** DATA SUPPLIED follows **
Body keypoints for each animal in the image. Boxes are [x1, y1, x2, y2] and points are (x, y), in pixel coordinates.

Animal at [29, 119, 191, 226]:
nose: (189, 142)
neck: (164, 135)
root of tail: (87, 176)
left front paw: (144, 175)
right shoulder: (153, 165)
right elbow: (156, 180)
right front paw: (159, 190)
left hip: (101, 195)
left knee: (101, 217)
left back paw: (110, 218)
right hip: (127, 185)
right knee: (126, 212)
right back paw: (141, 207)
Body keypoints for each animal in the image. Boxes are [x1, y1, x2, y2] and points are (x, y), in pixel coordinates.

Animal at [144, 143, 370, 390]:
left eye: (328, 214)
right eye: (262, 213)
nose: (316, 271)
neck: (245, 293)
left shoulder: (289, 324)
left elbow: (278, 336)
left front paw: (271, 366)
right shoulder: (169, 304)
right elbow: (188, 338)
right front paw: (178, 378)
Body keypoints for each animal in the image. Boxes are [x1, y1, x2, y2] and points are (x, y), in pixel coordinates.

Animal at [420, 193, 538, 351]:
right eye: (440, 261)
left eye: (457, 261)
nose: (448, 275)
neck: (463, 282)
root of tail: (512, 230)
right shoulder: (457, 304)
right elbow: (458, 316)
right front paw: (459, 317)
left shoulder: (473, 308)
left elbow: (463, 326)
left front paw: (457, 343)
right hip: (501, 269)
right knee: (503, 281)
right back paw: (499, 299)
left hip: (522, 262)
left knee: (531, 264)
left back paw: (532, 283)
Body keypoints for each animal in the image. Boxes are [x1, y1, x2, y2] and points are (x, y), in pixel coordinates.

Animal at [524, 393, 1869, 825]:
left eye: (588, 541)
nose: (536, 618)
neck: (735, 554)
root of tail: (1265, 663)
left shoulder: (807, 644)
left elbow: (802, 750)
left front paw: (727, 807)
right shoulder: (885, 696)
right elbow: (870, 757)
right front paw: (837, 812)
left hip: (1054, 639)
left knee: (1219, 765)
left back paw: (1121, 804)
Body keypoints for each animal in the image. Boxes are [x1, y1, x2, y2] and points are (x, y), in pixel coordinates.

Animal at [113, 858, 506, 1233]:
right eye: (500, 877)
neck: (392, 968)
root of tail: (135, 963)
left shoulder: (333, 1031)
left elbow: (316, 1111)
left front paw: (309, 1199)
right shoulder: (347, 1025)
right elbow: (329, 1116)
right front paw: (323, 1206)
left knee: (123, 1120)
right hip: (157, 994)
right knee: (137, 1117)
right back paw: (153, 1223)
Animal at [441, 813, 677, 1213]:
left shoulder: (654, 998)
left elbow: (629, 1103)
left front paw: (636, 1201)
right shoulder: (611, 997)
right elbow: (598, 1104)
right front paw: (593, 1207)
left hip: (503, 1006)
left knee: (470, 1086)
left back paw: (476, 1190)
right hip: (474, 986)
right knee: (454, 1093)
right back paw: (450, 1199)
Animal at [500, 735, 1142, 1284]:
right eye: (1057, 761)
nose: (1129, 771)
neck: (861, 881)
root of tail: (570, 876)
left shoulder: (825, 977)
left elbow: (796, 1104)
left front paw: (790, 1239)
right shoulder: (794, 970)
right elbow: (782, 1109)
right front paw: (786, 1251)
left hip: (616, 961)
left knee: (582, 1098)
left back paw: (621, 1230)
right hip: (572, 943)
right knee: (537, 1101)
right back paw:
** End of DATA SUPPLIED **
* _BRIEF_: From the line containing "root of tail: (570, 876)" to the final line above, output everything. Change nothing and add nothing.

* _SOLVED PROBLEM_:
root of tail: (570, 876)
left shoulder: (825, 977)
left elbow: (796, 1104)
left front paw: (790, 1239)
right shoulder: (794, 970)
right elbow: (782, 1109)
right front paw: (786, 1251)
left hip: (616, 961)
left knee: (582, 1098)
left back paw: (621, 1230)
right hip: (572, 943)
right knee: (537, 1101)
right back paw:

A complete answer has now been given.